I am trying to perform a load test on Openfire, with around 500 users in a room the server becomes extremely slow (the admin portal becomes unresponsive) and I can’t connect any new users (not even to different rooms).

My current setup is using cluster, I have 3 replicas.

Anyone had similar issues? What you found out to be the best way to load test it and optimize it?

What database are you using? Are you able to instrument the database and ensure it is keeping up with the query traffic openfire is sending it?

Using postgres. Will try to collect more metrics to post here.

What’s the recommended max number of users in a room? I am expecting to have huge rooms, so I didn’t have the same issue by connecting a few thousands users (only connection) but with 500 users all in the same room it is struggling.

Also is there anything out of the box in Openfire that would block this load identifying this as an attack? I’m starting 500~ bots in a matter of seconds from the same IP.

I would expect Openfire to easily handle that, but we’re not explicitly testing for load in a MUC room. Maybe we’ve silently introduced some kind of bottleneck that you’ve now uncovered.

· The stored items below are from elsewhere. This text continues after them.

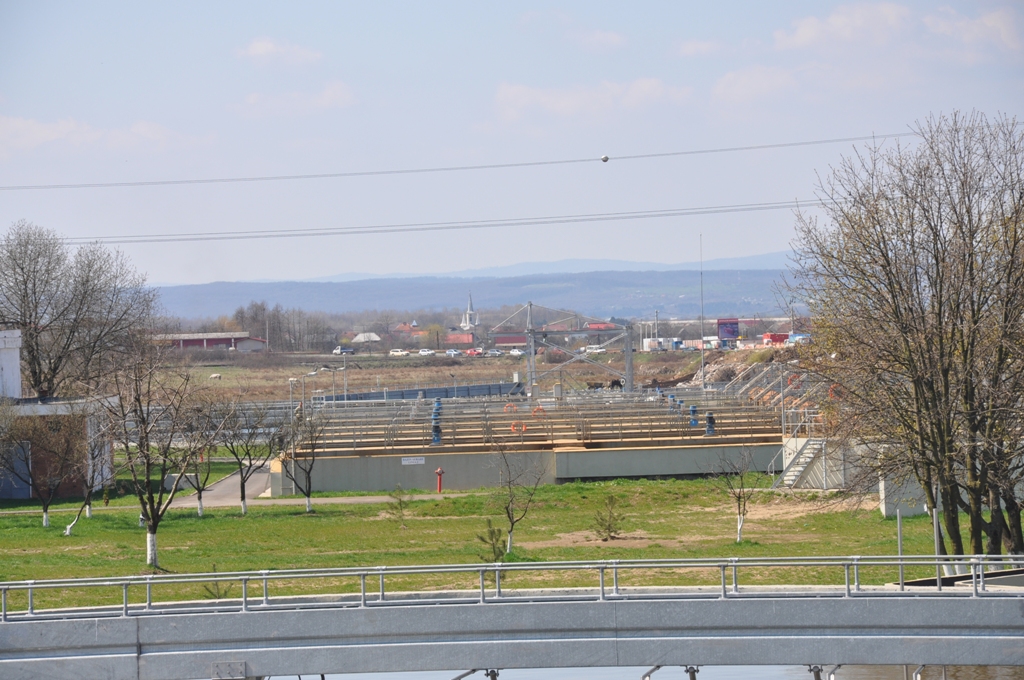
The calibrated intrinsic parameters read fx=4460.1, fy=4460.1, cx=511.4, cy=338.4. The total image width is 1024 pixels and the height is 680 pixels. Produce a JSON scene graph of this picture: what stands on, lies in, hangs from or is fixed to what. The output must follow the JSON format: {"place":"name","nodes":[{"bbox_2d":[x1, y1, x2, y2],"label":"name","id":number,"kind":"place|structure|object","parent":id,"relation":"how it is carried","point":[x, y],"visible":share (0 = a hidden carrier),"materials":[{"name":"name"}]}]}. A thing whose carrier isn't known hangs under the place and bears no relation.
{"place":"outdoors","nodes":[
{"label":"outdoors","id":0,"kind":"place"},
{"bbox_2d":[0,329,21,399],"label":"white building","id":1,"kind":"structure","parent":0,"point":[15,375],"visible":0.94,"materials":[{"name":"white"}]},
{"bbox_2d":[0,332,117,500],"label":"brick building","id":2,"kind":"structure","parent":0,"point":[29,494],"materials":[{"name":"brick"}]},
{"bbox_2d":[0,440,32,498],"label":"door","id":3,"kind":"structure","parent":2,"relation":"in","point":[23,494],"materials":[{"name":"metal"}]},
{"bbox_2d":[0,115,200,154],"label":"cloud","id":4,"kind":"structure","parent":0,"point":[69,127],"materials":[{"name":"white"}]},
{"bbox_2d":[151,332,266,351],"label":"building","id":5,"kind":"structure","parent":0,"point":[207,343],"materials":[{"name":"red"}]},
{"bbox_2d":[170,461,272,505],"label":"paved path","id":6,"kind":"structure","parent":0,"point":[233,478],"materials":[{"name":"grey asphalt"}]},
{"bbox_2d":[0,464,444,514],"label":"footpath","id":7,"kind":"structure","parent":0,"point":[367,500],"materials":[{"name":"grey concrete"}]},
{"bbox_2d":[236,36,322,65],"label":"cloud","id":8,"kind":"structure","parent":0,"point":[265,48],"materials":[{"name":"white"}]},
{"bbox_2d":[236,82,355,116],"label":"cloud","id":9,"kind":"structure","parent":0,"point":[331,96],"materials":[{"name":"white"}]},
{"bbox_2d":[351,332,380,343],"label":"house","id":10,"kind":"structure","parent":0,"point":[373,336],"materials":[{"name":"white"}]},
{"bbox_2d":[392,322,420,335],"label":"house","id":11,"kind":"structure","parent":0,"point":[401,326],"materials":[{"name":"red brick"}]},
{"bbox_2d":[2,198,824,248],"label":"power line","id":12,"kind":"object","parent":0,"point":[257,236],"visible":0.89,"materials":[{"name":"grey metal"}]},
{"bbox_2d":[445,332,474,346],"label":"red building","id":13,"kind":"structure","parent":0,"point":[467,340],"materials":[{"name":"red brick"}]},
{"bbox_2d":[159,349,774,403],"label":"field","id":14,"kind":"structure","parent":0,"point":[501,359],"materials":[{"name":"brown plant"}]},
{"bbox_2d":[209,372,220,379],"label":"sheep","id":15,"kind":"object","parent":14,"relation":"on","point":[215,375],"visible":0.98},
{"bbox_2d":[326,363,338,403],"label":"street lamp","id":16,"kind":"object","parent":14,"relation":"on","point":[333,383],"visible":0.7,"materials":[{"name":"grey metal"}]},
{"bbox_2d":[332,346,354,354],"label":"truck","id":17,"kind":"object","parent":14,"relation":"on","point":[339,349],"visible":0.95,"materials":[{"name":"white metal"}]},
{"bbox_2d":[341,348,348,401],"label":"lamp post","id":18,"kind":"object","parent":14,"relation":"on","point":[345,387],"visible":0.75,"materials":[{"name":"metal"}]},
{"bbox_2d":[389,348,409,356],"label":"car","id":19,"kind":"object","parent":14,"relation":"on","point":[399,351],"visible":0.98,"materials":[{"name":"white metal"}]},
{"bbox_2d":[311,382,521,402],"label":"fence","id":20,"kind":"object","parent":14,"relation":"on","point":[443,391],"visible":0.58,"materials":[{"name":"grey metal"}]},
{"bbox_2d":[417,348,433,355],"label":"car","id":21,"kind":"object","parent":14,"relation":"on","point":[425,351],"visible":0.98,"materials":[{"name":"white metal"}]},
{"bbox_2d":[445,348,460,356],"label":"car","id":22,"kind":"object","parent":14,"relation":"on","point":[453,351],"visible":0.97,"materials":[{"name":"white metal"}]},
{"bbox_2d":[466,347,482,356],"label":"car","id":23,"kind":"object","parent":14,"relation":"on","point":[471,351],"visible":0.94,"materials":[{"name":"red metal"}]},
{"bbox_2d":[485,348,501,356],"label":"car","id":24,"kind":"object","parent":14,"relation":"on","point":[493,351],"visible":0.95,"materials":[{"name":"white metal"}]},
{"bbox_2d":[509,348,523,356],"label":"car","id":25,"kind":"object","parent":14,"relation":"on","point":[516,351],"visible":0.84,"materials":[{"name":"white metal"}]},
{"bbox_2d":[494,301,634,397],"label":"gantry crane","id":26,"kind":"object","parent":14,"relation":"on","point":[532,334],"visible":0.89,"materials":[{"name":"grey metal"}]},
{"bbox_2d":[583,344,606,354],"label":"car","id":27,"kind":"object","parent":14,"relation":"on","point":[600,349],"visible":0.87,"materials":[{"name":"white metal"}]},
{"bbox_2d":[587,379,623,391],"label":"horse","id":28,"kind":"object","parent":14,"relation":"on","point":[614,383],"visible":0.76},
{"bbox_2d":[641,337,680,351],"label":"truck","id":29,"kind":"object","parent":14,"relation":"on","point":[652,345],"visible":0.87,"materials":[{"name":"white"}]},
{"bbox_2d":[699,234,705,387],"label":"pole","id":30,"kind":"object","parent":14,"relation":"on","point":[704,375],"visible":0.91,"materials":[{"name":"grey metal"}]},
{"bbox_2d":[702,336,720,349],"label":"truck","id":31,"kind":"object","parent":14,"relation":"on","point":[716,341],"visible":0.77,"materials":[{"name":"white"}]},
{"bbox_2d":[686,353,763,387],"label":"dirt mound","id":32,"kind":"object","parent":14,"relation":"on","point":[712,377],"visible":0.48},
{"bbox_2d":[460,292,479,329],"label":"church","id":33,"kind":"structure","parent":0,"point":[473,322],"materials":[{"name":"white stone"}]},
{"bbox_2d":[3,127,942,192],"label":"power line","id":34,"kind":"object","parent":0,"point":[239,179],"visible":0.97,"materials":[{"name":"metal"}]},
{"bbox_2d":[600,154,609,162],"label":"ball","id":35,"kind":"object","parent":34,"relation":"hanging from","point":[606,157],"visible":0.95,"materials":[{"name":"white"}]},
{"bbox_2d":[155,253,803,325],"label":"hill","id":36,"kind":"structure","parent":0,"point":[762,272],"materials":[{"name":"blue"}]},
{"bbox_2d":[0,473,1005,612],"label":"lawn","id":37,"kind":"structure","parent":0,"point":[301,518],"materials":[{"name":"green plant"}]},
{"bbox_2d":[3,407,82,529],"label":"bare tree","id":38,"kind":"object","parent":37,"relation":"on","point":[41,492],"visible":0.99,"materials":[{"name":"plant"}]},
{"bbox_2d":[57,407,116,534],"label":"tree","id":39,"kind":"object","parent":37,"relation":"on","point":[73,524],"visible":0.92,"materials":[{"name":"plant"}]},
{"bbox_2d":[100,345,209,570],"label":"bare tree","id":40,"kind":"object","parent":37,"relation":"on","point":[153,524],"visible":0.99,"materials":[{"name":"plant"}]},
{"bbox_2d":[177,398,227,515],"label":"bare tree","id":41,"kind":"object","parent":37,"relation":"on","point":[199,510],"visible":0.94,"materials":[{"name":"plant"}]},
{"bbox_2d":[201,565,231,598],"label":"shrub","id":42,"kind":"object","parent":37,"relation":"on","point":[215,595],"visible":0.46,"materials":[{"name":"green plant"}]},
{"bbox_2d":[216,400,274,513],"label":"bare tree","id":43,"kind":"object","parent":37,"relation":"on","point":[243,498],"visible":0.99,"materials":[{"name":"plant"}]},
{"bbox_2d":[282,404,328,512],"label":"bare tree","id":44,"kind":"object","parent":37,"relation":"on","point":[309,490],"visible":0.99,"materials":[{"name":"plant"}]},
{"bbox_2d":[387,486,409,525],"label":"shrub","id":45,"kind":"object","parent":37,"relation":"on","point":[401,508],"visible":0.99,"materials":[{"name":"green plant"}]},
{"bbox_2d":[434,467,444,493],"label":"fire hydrant","id":46,"kind":"object","parent":37,"relation":"on","point":[439,470],"visible":0.97,"materials":[{"name":"red metal"}]},
{"bbox_2d":[476,521,506,562],"label":"shrub","id":47,"kind":"object","parent":37,"relation":"on","point":[491,538],"visible":0.84,"materials":[{"name":"green plant"}]},
{"bbox_2d":[486,428,547,557],"label":"bare tree","id":48,"kind":"object","parent":37,"relation":"on","point":[512,526],"visible":0.99,"materials":[{"name":"plant"}]},
{"bbox_2d":[592,495,625,539],"label":"shrub","id":49,"kind":"object","parent":37,"relation":"on","point":[602,518],"visible":0.98,"materials":[{"name":"green plant"}]},
{"bbox_2d":[714,446,759,543],"label":"bare tree","id":50,"kind":"object","parent":37,"relation":"on","point":[740,522],"visible":0.98,"materials":[{"name":"plant"}]},
{"bbox_2d":[774,436,831,489],"label":"staircase","id":51,"kind":"structure","parent":37,"relation":"on","point":[800,468],"materials":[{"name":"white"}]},
{"bbox_2d":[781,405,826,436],"label":"metal railing","id":52,"kind":"object","parent":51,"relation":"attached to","point":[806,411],"visible":0.64,"materials":[{"name":"metal"}]},
{"bbox_2d":[896,506,903,586],"label":"metal post","id":53,"kind":"object","parent":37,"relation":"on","point":[900,571],"visible":0.75,"materials":[{"name":"grey metal"}]},
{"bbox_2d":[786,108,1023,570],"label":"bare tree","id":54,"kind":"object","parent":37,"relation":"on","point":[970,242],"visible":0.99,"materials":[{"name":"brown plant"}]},
{"bbox_2d":[932,502,942,583],"label":"metal pole","id":55,"kind":"object","parent":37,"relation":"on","point":[938,569],"visible":0.63,"materials":[{"name":"grey metal"}]},
{"bbox_2d":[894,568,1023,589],"label":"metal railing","id":56,"kind":"object","parent":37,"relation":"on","point":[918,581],"visible":0.25,"materials":[{"name":"grey metal"}]},
{"bbox_2d":[492,332,526,347],"label":"red building","id":57,"kind":"structure","parent":0,"point":[509,341],"materials":[{"name":"red brick"}]},
{"bbox_2d":[0,0,1023,293],"label":"sky","id":58,"kind":"structure","parent":0,"point":[267,50],"materials":[{"name":"blue"}]},
{"bbox_2d":[0,570,1023,679],"label":"bridge","id":59,"kind":"structure","parent":0,"point":[620,639],"materials":[{"name":"grey metal"}]},
{"bbox_2d":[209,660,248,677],"label":"metal plate","id":60,"kind":"object","parent":59,"relation":"attached to","point":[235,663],"visible":0.96,"materials":[{"name":"grey metal"}]},
{"bbox_2d":[1,556,1023,618],"label":"metal railing","id":61,"kind":"object","parent":59,"relation":"on","point":[497,589],"visible":0.88,"materials":[{"name":"metal"}]},
{"bbox_2d":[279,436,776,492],"label":"concrete wall","id":62,"kind":"structure","parent":0,"point":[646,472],"materials":[{"name":"grey concrete"}]},
{"bbox_2d":[401,456,425,464],"label":"sign","id":63,"kind":"object","parent":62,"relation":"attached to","point":[411,460],"visible":0.94,"materials":[{"name":"white"}]},
{"bbox_2d":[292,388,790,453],"label":"metal railing","id":64,"kind":"object","parent":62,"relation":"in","point":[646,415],"visible":0.71,"materials":[{"name":"grey metal"}]},
{"bbox_2d":[490,78,692,121],"label":"cloud","id":65,"kind":"structure","parent":0,"point":[530,96],"materials":[{"name":"white"}]},
{"bbox_2d":[571,28,626,49],"label":"cloud","id":66,"kind":"structure","parent":0,"point":[608,38],"materials":[{"name":"white"}]},
{"bbox_2d":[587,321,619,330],"label":"red building","id":67,"kind":"structure","parent":0,"point":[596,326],"materials":[{"name":"red brick"}]},
{"bbox_2d":[220,664,1023,679],"label":"water","id":68,"kind":"structure","parent":0,"point":[998,679],"materials":[{"name":"grey liquid"}]},
{"bbox_2d":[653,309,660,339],"label":"utility pole","id":69,"kind":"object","parent":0,"point":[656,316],"visible":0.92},
{"bbox_2d":[675,38,723,57],"label":"cloud","id":70,"kind":"structure","parent":0,"point":[686,48],"materials":[{"name":"white"}]},
{"bbox_2d":[711,65,804,104],"label":"cloud","id":71,"kind":"structure","parent":0,"point":[742,82],"materials":[{"name":"white"}]},
{"bbox_2d":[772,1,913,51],"label":"cloud","id":72,"kind":"structure","parent":0,"point":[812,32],"materials":[{"name":"white"}]},
{"bbox_2d":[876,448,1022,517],"label":"concrete wall","id":73,"kind":"structure","parent":0,"point":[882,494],"materials":[{"name":"concrete"}]},
{"bbox_2d":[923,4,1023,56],"label":"cloud","id":74,"kind":"structure","parent":0,"point":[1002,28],"materials":[{"name":"white"}]},
{"label":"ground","id":75,"kind":"structure","parent":0},
{"bbox_2d":[0,221,157,398],"label":"bare tree","id":76,"kind":"object","parent":75,"relation":"on","point":[23,324],"visible":0.96,"materials":[{"name":"plant"}]},
{"bbox_2d":[227,301,334,350],"label":"tree row","id":77,"kind":"object","parent":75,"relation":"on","point":[261,308],"visible":0.72,"materials":[{"name":"brown plant"}]},
{"bbox_2d":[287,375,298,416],"label":"street lamp","id":78,"kind":"object","parent":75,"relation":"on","point":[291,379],"visible":0.55,"materials":[{"name":"metal"}]},
{"bbox_2d":[291,365,337,414],"label":"street lamp","id":79,"kind":"object","parent":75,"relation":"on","point":[313,373],"visible":0.61,"materials":[{"name":"metal"}]},
{"bbox_2d":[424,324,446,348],"label":"tree","id":80,"kind":"object","parent":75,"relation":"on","point":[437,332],"visible":0.86,"materials":[{"name":"green plant"}]},
{"bbox_2d":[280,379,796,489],"label":"water treatment tank","id":81,"kind":"object","parent":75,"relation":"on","point":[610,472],"visible":0.76,"materials":[{"name":"grey concrete"}]},
{"bbox_2d":[430,402,442,445],"label":"electric motors","id":82,"kind":"object","parent":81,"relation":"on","point":[433,441],"visible":0.82,"materials":[{"name":"blue metal"}]},
{"bbox_2d":[504,402,518,413],"label":"life ring","id":83,"kind":"object","parent":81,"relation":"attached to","point":[507,407],"visible":0.73,"materials":[{"name":"orange plastic"}]},
{"bbox_2d":[509,421,526,433],"label":"life ring","id":84,"kind":"object","parent":81,"relation":"attached to","point":[524,427],"visible":0.63,"materials":[{"name":"orange plastic"}]},
{"bbox_2d":[532,405,545,415],"label":"life ring","id":85,"kind":"object","parent":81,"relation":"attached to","point":[540,409],"visible":0.63,"materials":[{"name":"orange plastic"}]},
{"bbox_2d":[667,392,681,411],"label":"electric motor","id":86,"kind":"object","parent":81,"relation":"on","point":[672,397],"visible":0.59,"materials":[{"name":"blue metal"}]},
{"bbox_2d":[688,405,699,427],"label":"electric motor","id":87,"kind":"object","parent":81,"relation":"on","point":[694,411],"visible":0.74,"materials":[{"name":"blue metal"}]},
{"bbox_2d":[704,412,715,435],"label":"electric motor","id":88,"kind":"object","parent":81,"relation":"on","point":[710,419],"visible":0.88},
{"bbox_2d":[711,358,832,426],"label":"metal railing","id":89,"kind":"object","parent":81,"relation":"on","point":[740,381],"visible":0.48,"materials":[{"name":"grey metal"}]},
{"bbox_2d":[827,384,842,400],"label":"life ring","id":90,"kind":"object","parent":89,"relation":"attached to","point":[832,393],"visible":0.51,"materials":[{"name":"orange"}]},
{"bbox_2d":[716,318,738,341],"label":"billboard","id":91,"kind":"object","parent":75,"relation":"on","point":[732,334],"visible":0.76},
{"bbox_2d":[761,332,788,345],"label":"truck","id":92,"kind":"object","parent":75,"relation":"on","point":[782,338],"visible":0.73,"materials":[{"name":"red metal"}]},
{"bbox_2d":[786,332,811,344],"label":"truck","id":93,"kind":"object","parent":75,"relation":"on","point":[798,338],"visible":0.68,"materials":[{"name":"blue"}]}
]}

Is it possible for you to create thread dumps while the server is under load (ideally a couple of them, each a few seconds apart)? That would probably show where resource contention is occurring. There are various ways to create thread dumps of Openfire (which is a standard Java application). One of the ways to do this is to use the Openfire “Thread Dump” plugin (although that does involve the admin console, which you mentioned was unresponsive).

Ok, will do that. Also I just found the post about connection managers and it looks like for my situation I should be using connection managers already right?

Development of the Connection Manager has stopped a long, long time ago. I would not recommend using them. They were not designed for logic handling anyway, only for delegating network-io.